My stomach hurts. I shouldn't eat rice with curry sauce so close to waking up. I am writing this blog entry to pass the time until my stomach stops hurting. I am at work. I am about to eat a few Rolaid chews. They taste a little like Starburst candy.
I went back to being a vegetarian. Maybe a week ago. I did it so Tao Lin would like me more. No, that's not why I did it.
A large amount of books are waiting for me at the library. I went a little crazy and ordered too many at the same time because I am afraid that I will be heavily fined soon. And if I do not pay off the fines, I will not be able to check out books. I wish the mailman who removed my library books from the mailbox had walked the five feet it would have taken him to return them for me.
I guess I'll stop watching television and movies until after I finish reading all the books. I only watch television and movies through the cable company's on-demand service, through downloads, and through streams on the websites of TV networks. I watch too much. If the first season of a show is really good, I will continue to watch additional seasons even if they are weak, hoping they will once again be as good as the first season. This only happened one time: Lost. My Achilles heel free time-wise is that I love serial stories. Reality TV and sitcoms might be shit and clog up the airwaves, but there's some good serial shows floating around.
I wanted to pick up my books from the library this morning. But I felt weird. I did not want to drive because I felt the same way that I did before I got into my car accident. I felt that way most of last night. It sucked. I did not do very much last night. I hate wasting night's off.
Last night, I woke up and went with my roommate to a diner. We met his friends there. I ate a Spanish omelet, which I did not like. I ordered it because I really like the words "Spanish" and "omelet." I wanted to say them out loud to the waitress.
I went home. I had a kind of absurd literary argument with Mike Young for forty-five minutes on g-chat. He's doing a reading tomorrow night. I will go if I can force myself to wake up three hours earlier than usual, but that is unlikely.

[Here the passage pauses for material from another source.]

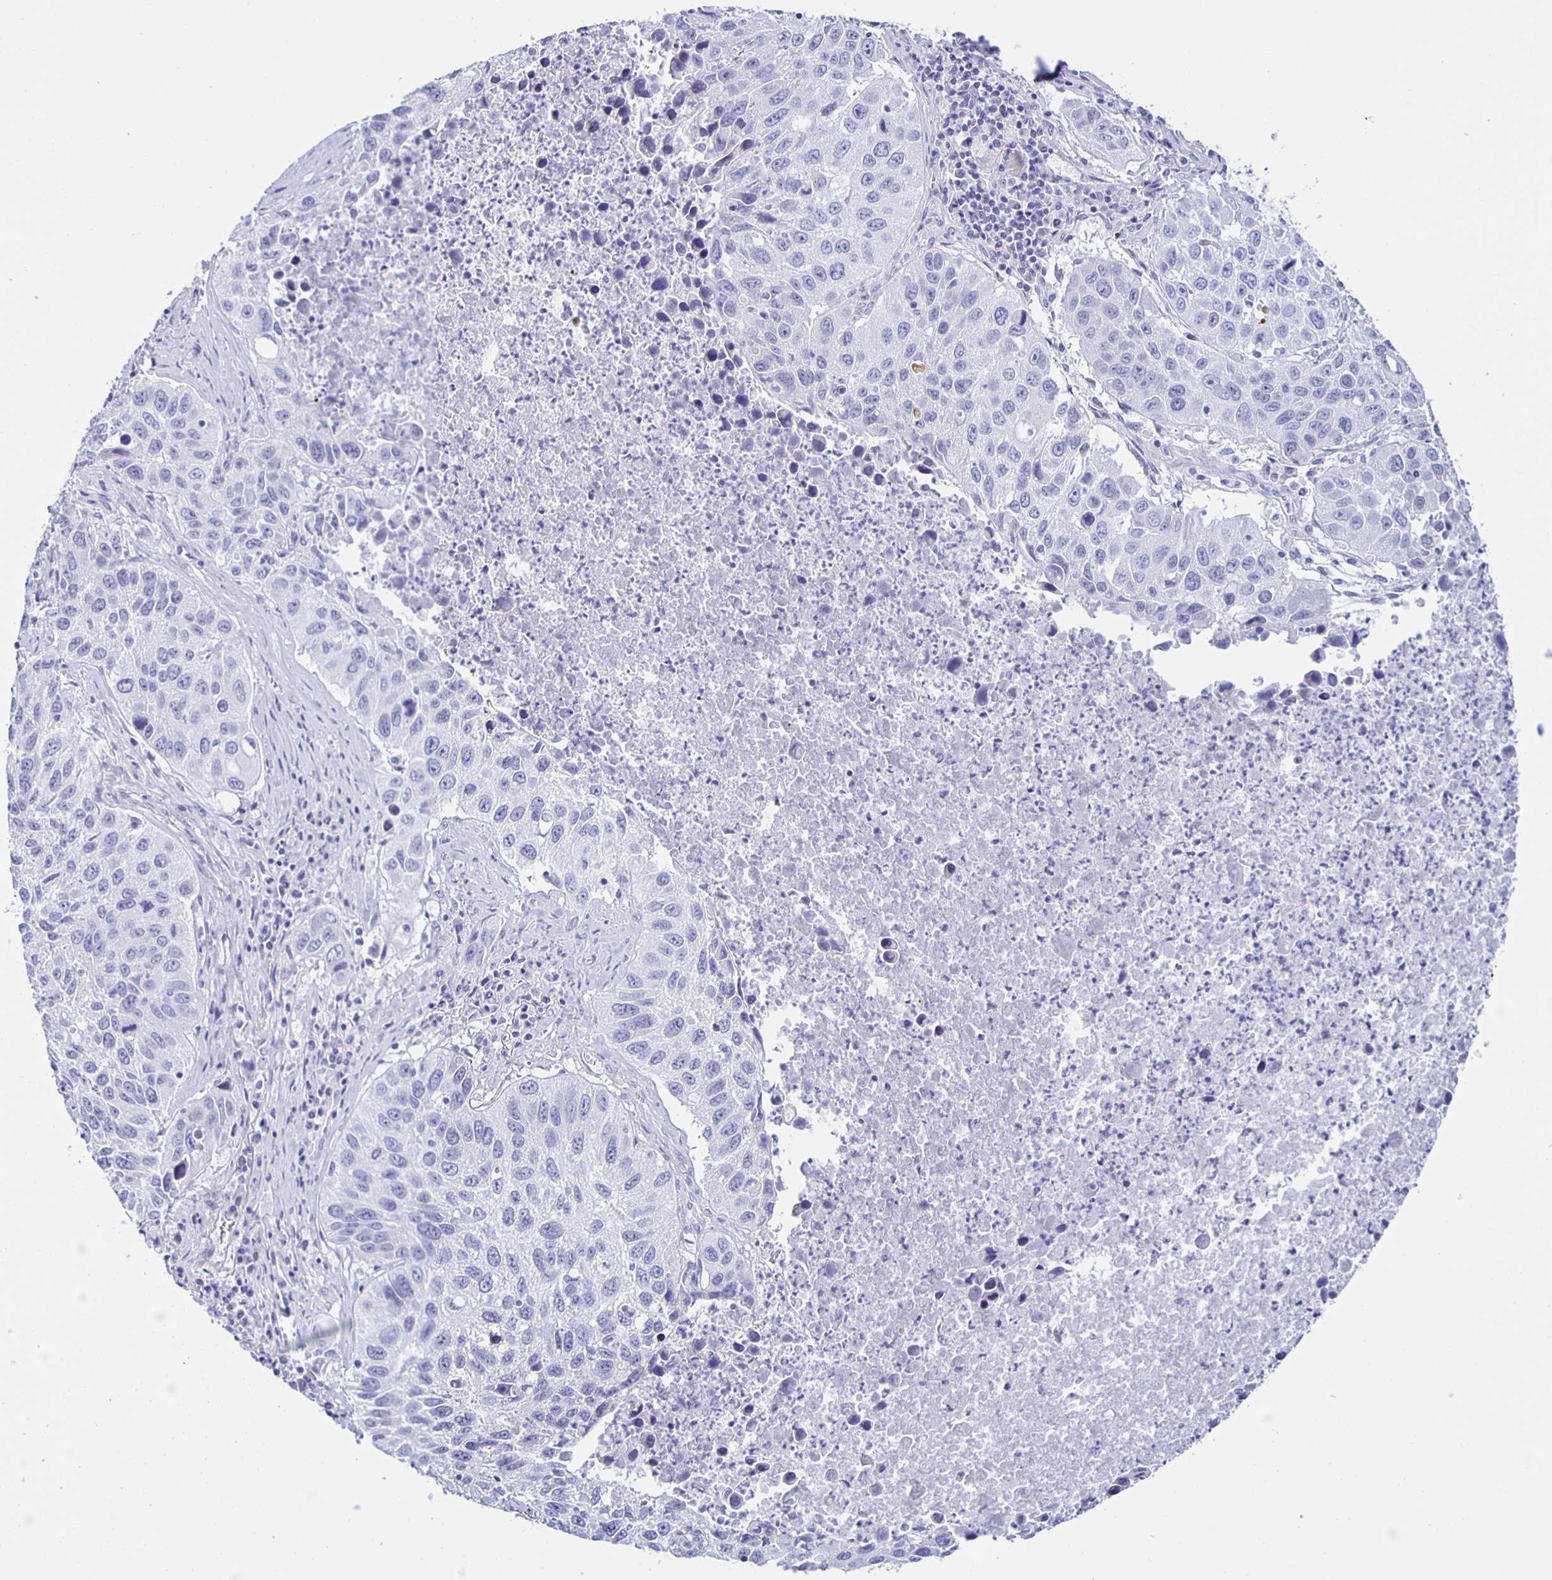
{"staining": {"intensity": "negative", "quantity": "none", "location": "none"}, "tissue": "lung cancer", "cell_type": "Tumor cells", "image_type": "cancer", "snomed": [{"axis": "morphology", "description": "Squamous cell carcinoma, NOS"}, {"axis": "topography", "description": "Lung"}], "caption": "Tumor cells are negative for protein expression in human lung squamous cell carcinoma.", "gene": "AQP6", "patient": {"sex": "female", "age": 61}}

I read some stories for Bust. I accepted two. One solicited and one out of the blue from my favorite writer.
I'm faxing the proof approval form to the printer tonight once it gets kind of late and less people are likely to come in the store. I am waiting because the fax is in the back room.
So the new issue should be out in two weeks or so. It has taken longer to put out this issue than any other issue. About nine months. The issue is cursed. Hopefully the next one will be more timely. It is looking promising so far since we've already accepted two stories for it. The submissions will open again after the new issue comes out. Submit, human.
I was just interrupted by a customer. He wanted to fill up his car with gas. I got a head rush when I stood up. Now I feel weird again.
I need to force myself to go to sleep earlier. I need more sleep when it is colder outside. I need to admit this to myself so I can have a better quality of life when it is cold outside. But I always get preoccupied with things and go to sleep late.
It feels weird to type "late" since I go to sleep in the afternoon.
Back to last night: I started feeling weird after reading the story by my favorite writer. It was long. It hurt my eyes to read it on the screen. I should have printed it out. It kind of destroyed my brain. This is when I started to feel weird. I couldn't do anything productive after. I had planned to proofread some stories for my grad school writing samples and edit my admissions essays. I guess I'll do that tomorrow night.
Instead of doing those things, I watched a movie on demand. I started to watch Hitman, but it was stupid, so I turned it off. Then I started to watch a Christopher Guest movie, but I wasn't in the mood for it, so I turned it off. So then I watched Jaws, which I liked a lot. But it started to drag while the characters were floating around in a boat and trying to kill Jaws. It was very slow. I got bored. Maybe the slowness was supposed to make it more suspenseful. But I was tired, so it made it more boring. I turned of the movie with the intention of picking up where I left off in the near future.
Then I started to feel a little better. I proofread a story because someone solicited one from me, then I sent it.
Then people started emailing me at the same time. I emailed back. I received new emails every few minutes. It was like I was instant messenging with multiple people at the same time, but with email. I got kind of caught up in that. And that's the reason why I'm tired right now.
Last week I was at work and thought, "I wish all the babies in the world died right now at the same exact moment." I felt bad about thinking that. I wish death upon people all the time. I'm a bad person. I cannot stop myself. Sometimes I get into stupid religious-mode and think, "God is going to totally fuck me up because of my thoughts. My afterlife will not be any fun." This is another reason why I like to work the graveyard shift. There are less people to see. Less people to wish deaths upon.